**Dataset excerpts**
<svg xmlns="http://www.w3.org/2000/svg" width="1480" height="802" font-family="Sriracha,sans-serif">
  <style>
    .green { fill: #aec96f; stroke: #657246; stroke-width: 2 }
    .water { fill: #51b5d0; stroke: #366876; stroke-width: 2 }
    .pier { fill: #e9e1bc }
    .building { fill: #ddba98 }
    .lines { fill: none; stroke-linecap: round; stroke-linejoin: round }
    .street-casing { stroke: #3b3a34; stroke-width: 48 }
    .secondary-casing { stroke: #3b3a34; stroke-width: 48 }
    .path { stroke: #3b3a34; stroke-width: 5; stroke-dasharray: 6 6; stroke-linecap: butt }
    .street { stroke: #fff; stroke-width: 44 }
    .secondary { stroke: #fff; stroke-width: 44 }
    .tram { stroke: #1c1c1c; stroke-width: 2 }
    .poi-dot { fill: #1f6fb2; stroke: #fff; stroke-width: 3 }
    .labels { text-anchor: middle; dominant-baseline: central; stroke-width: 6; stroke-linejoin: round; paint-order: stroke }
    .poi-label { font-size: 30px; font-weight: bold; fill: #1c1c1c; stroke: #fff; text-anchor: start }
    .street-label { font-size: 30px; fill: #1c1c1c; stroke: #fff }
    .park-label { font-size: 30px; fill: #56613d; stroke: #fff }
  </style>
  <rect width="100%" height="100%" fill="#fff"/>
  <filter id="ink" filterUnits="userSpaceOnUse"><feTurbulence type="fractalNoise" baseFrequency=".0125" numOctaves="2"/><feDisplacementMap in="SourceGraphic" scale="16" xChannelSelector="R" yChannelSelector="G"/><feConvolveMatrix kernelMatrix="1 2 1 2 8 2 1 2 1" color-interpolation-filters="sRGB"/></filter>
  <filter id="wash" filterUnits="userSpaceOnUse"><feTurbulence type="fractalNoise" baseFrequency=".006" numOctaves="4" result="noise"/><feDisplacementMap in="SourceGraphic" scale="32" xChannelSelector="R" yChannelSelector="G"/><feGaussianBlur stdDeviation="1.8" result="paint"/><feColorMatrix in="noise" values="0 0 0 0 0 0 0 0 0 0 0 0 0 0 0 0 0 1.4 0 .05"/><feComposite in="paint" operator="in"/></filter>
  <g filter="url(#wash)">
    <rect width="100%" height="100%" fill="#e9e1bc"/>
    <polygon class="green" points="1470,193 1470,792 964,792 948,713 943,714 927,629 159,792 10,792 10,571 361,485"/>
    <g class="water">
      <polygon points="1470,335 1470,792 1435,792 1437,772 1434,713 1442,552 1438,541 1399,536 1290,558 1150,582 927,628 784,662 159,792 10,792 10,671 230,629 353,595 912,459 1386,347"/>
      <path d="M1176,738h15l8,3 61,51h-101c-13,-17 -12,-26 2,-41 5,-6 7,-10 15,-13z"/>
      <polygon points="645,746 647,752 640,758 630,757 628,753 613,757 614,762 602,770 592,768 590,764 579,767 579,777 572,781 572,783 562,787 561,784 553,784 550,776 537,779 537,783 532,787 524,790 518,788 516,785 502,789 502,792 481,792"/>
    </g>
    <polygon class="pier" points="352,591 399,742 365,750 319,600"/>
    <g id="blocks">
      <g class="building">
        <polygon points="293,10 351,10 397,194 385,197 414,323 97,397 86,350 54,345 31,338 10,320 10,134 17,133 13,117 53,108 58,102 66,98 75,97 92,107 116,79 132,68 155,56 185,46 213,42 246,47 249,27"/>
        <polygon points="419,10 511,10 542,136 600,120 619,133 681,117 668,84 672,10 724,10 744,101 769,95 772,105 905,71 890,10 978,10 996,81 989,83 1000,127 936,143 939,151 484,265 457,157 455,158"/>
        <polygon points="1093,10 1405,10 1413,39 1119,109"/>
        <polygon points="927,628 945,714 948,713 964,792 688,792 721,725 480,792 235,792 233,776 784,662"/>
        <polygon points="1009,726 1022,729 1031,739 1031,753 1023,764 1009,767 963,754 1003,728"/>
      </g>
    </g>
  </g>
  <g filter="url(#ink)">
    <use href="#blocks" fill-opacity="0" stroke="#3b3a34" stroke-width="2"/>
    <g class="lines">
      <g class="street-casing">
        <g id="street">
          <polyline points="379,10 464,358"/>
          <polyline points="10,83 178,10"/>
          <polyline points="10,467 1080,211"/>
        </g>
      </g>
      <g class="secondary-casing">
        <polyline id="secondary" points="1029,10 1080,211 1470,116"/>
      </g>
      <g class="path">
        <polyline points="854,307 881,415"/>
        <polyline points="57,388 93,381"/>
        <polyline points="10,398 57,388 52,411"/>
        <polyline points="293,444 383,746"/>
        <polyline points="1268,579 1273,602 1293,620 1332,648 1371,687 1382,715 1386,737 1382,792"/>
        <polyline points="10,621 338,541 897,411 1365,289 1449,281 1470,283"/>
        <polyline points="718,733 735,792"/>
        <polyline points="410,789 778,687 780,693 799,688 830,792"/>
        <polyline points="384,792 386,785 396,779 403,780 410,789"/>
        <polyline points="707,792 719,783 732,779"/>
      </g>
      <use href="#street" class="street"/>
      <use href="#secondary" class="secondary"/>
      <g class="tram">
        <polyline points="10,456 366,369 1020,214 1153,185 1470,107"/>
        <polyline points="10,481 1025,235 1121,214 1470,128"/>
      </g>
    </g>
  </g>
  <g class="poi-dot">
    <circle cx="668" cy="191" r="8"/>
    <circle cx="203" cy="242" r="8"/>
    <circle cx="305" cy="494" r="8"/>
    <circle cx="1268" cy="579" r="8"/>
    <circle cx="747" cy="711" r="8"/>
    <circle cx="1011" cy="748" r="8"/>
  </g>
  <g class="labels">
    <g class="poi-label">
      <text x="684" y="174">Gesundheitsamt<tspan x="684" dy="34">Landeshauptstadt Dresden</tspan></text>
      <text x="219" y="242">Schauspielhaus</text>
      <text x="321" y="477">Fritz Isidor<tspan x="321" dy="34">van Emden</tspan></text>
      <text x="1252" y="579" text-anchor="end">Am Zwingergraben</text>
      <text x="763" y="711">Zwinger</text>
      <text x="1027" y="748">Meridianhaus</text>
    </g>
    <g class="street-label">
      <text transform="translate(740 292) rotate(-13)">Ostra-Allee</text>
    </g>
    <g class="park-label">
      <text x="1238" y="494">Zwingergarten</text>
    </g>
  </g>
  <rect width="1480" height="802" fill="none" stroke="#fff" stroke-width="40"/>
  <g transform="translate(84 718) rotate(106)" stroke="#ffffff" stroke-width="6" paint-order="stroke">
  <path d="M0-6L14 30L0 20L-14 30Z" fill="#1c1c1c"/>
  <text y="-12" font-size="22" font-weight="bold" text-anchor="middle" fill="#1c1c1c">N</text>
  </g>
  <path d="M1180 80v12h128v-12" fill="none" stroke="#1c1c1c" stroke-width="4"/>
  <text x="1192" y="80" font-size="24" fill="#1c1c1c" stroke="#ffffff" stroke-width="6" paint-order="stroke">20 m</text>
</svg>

**What you need to do**
Faithfully write out the entire listing, line by line.

**Completed exercise**
<svg xmlns="http://www.w3.org/2000/svg" width="1480" height="802" font-family="Sriracha,sans-serif">
  <style>
    .green { fill: #aec96f; stroke: #657246; stroke-width: 2 }
    .water { fill: #51b5d0; stroke: #366876; stroke-width: 2 }
    .pier { fill: #e9e1bc }
    .building { fill: #ddba98 }
    .lines { fill: none; stroke-linecap: round; stroke-linejoin: round }
    .street-casing { stroke: #3b3a34; stroke-width: 48 }
    .secondary-casing { stroke: #3b3a34; stroke-width: 48 }
    .path { stroke: #3b3a34; stroke-width: 5; stroke-dasharray: 6 6; stroke-linecap: butt }
    .street { stroke: #fff; stroke-width: 44 }
    .secondary { stroke: #fff; stroke-width: 44 }
    .tram { stroke: #1c1c1c; stroke-width: 2 }
    .poi-dot { fill: #1f6fb2; stroke: #fff; stroke-width: 3 }
    .labels { text-anchor: middle; dominant-baseline: central; stroke-width: 6; stroke-linejoin: round; paint-order: stroke }
    .poi-label { font-size: 30px; font-weight: bold; fill: #1c1c1c; stroke: #fff; text-anchor: start }
    .street-label { font-size: 30px; fill: #1c1c1c; stroke: #fff }
    .park-label { font-size: 30px; fill: #56613d; stroke: #fff }
  </style>
  <rect width="100%" height="100%" fill="#fff"/>
  <filter id="ink" filterUnits="userSpaceOnUse"><feTurbulence type="fractalNoise" baseFrequency=".0125" numOctaves="2"/><feDisplacementMap in="SourceGraphic" scale="16" xChannelSelector="R" yChannelSelector="G"/><feConvolveMatrix kernelMatrix="1 2 1 2 8 2 1 2 1" color-interpolation-filters="sRGB"/></filter>
  <filter id="wash" filterUnits="userSpaceOnUse"><feTurbulence type="fractalNoise" baseFrequency=".006" numOctaves="4" result="noise"/><feDisplacementMap in="SourceGraphic" scale="32" xChannelSelector="R" yChannelSelector="G"/><feGaussianBlur stdDeviation="1.8" result="paint"/><feColorMatrix in="noise" values="0 0 0 0 0 0 0 0 0 0 0 0 0 0 0 0 0 1.4 0 .05"/><feComposite in="paint" operator="in"/></filter>
  <g filter="url(#wash)">
    <rect width="100%" height="100%" fill="#e9e1bc"/>
    <polygon class="green" points="1470,193 1470,792 964,792 948,713 943,714 927,629 159,792 10,792 10,571 361,485"/>
    <g class="water">
      <polygon points="1470,335 1470,792 1435,792 1437,772 1434,713 1442,552 1438,541 1399,536 1290,558 1150,582 927,628 784,662 159,792 10,792 10,671 230,629 353,595 912,459 1386,347"/>
      <path d="M1176,738h15l8,3 61,51h-101c-13,-17 -12,-26 2,-41 5,-6 7,-10 15,-13z"/>
      <polygon points="645,746 647,752 640,758 630,757 628,753 613,757 614,762 602,770 592,768 590,764 579,767 579,777 572,781 572,783 562,787 561,784 553,784 550,776 537,779 537,783 532,787 524,790 518,788 516,785 502,789 502,792 481,792"/>
    </g>
    <polygon class="pier" points="352,591 399,742 365,750 319,600"/>
    <g id="blocks">
      <g class="building">
        <polygon points="293,10 351,10 397,194 385,197 414,323 97,397 86,350 54,345 31,338 10,320 10,134 17,133 13,117 53,108 58,102 66,98 75,97 92,107 116,79 132,68 155,56 185,46 213,42 246,47 249,27"/>
        <polygon points="419,10 511,10 542,136 600,120 619,133 681,117 668,84 672,10 724,10 744,101 769,95 772,105 905,71 890,10 978,10 996,81 989,83 1000,127 936,143 939,151 484,265 457,157 455,158"/>
        <polygon points="1093,10 1405,10 1413,39 1119,109"/>
        <polygon points="927,628 945,714 948,713 964,792 688,792 721,725 480,792 235,792 233,776 784,662"/>
        <polygon points="1009,726 1022,729 1031,739 1031,753 1023,764 1009,767 963,754 1003,728"/>
      </g>
    </g>
  </g>
  <g filter="url(#ink)">
    <use href="#blocks" fill-opacity="0" stroke="#3b3a34" stroke-width="2"/>
    <g class="lines">
      <g class="street-casing">
        <g id="street">
          <polyline points="379,10 464,358"/>
          <polyline points="10,83 178,10"/>
          <polyline points="10,467 1080,211"/>
        </g>
      </g>
      <g class="secondary-casing">
        <polyline id="secondary" points="1029,10 1080,211 1470,116"/>
      </g>
      <g class="path">
        <polyline points="854,307 881,415"/>
        <polyline points="57,388 93,381"/>
        <polyline points="10,398 57,388 52,411"/>
        <polyline points="293,444 383,746"/>
        <polyline points="1268,579 1273,602 1293,620 1332,648 1371,687 1382,715 1386,737 1382,792"/>
        <polyline points="10,621 338,541 897,411 1365,289 1449,281 1470,283"/>
        <polyline points="718,733 735,792"/>
        <polyline points="410,789 778,687 780,693 799,688 830,792"/>
        <polyline points="384,792 386,785 396,779 403,780 410,789"/>
        <polyline points="707,792 719,783 732,779"/>
      </g>
      <use href="#street" class="street"/>
      <use href="#secondary" class="secondary"/>
      <g class="tram">
        <polyline points="10,456 366,369 1020,214 1153,185 1470,107"/>
        <polyline points="10,481 1025,235 1121,214 1470,128"/>
      </g>
    </g>
  </g>
  <g class="poi-dot">
    <circle cx="668" cy="191" r="8"/>
    <circle cx="203" cy="242" r="8"/>
    <circle cx="305" cy="494" r="8"/>
    <circle cx="1268" cy="579" r="8"/>
    <circle cx="747" cy="711" r="8"/>
    <circle cx="1011" cy="748" r="8"/>
  </g>
  <g class="labels">
    <g class="poi-label">
      <text x="684" y="174">Gesundheitsamt<tspan x="684" dy="34">Landeshauptstadt Dresden</tspan></text>
      <text x="219" y="242">Schauspielhaus</text>
      <text x="321" y="477">Fritz Isidor<tspan x="321" dy="34">van Emden</tspan></text>
      <text x="1252" y="579" text-anchor="end">Am Zwingergraben</text>
      <text x="763" y="711">Zwinger</text>
      <text x="1027" y="748">Meridianhaus</text>
    </g>
    <g class="street-label">
      <text transform="translate(740 292) rotate(-13)">Ostra-Allee</text>
    </g>
    <g class="park-label">
      <text x="1238" y="494">Zwingergarten</text>
    </g>
  </g>
  <rect width="1480" height="802" fill="none" stroke="#fff" stroke-width="40"/>
  <g transform="translate(84 718) rotate(106)" stroke="#ffffff" stroke-width="6" paint-order="stroke">
  <path d="M0-6L14 30L0 20L-14 30Z" fill="#1c1c1c"/>
  <text y="-12" font-size="22" font-weight="bold" text-anchor="middle" fill="#1c1c1c">N</text>
  </g>
  <path d="M1180 80v12h128v-12" fill="none" stroke="#1c1c1c" stroke-width="4"/>
  <text x="1192" y="80" font-size="24" fill="#1c1c1c" stroke="#ffffff" stroke-width="6" paint-order="stroke">20 m</text>
</svg>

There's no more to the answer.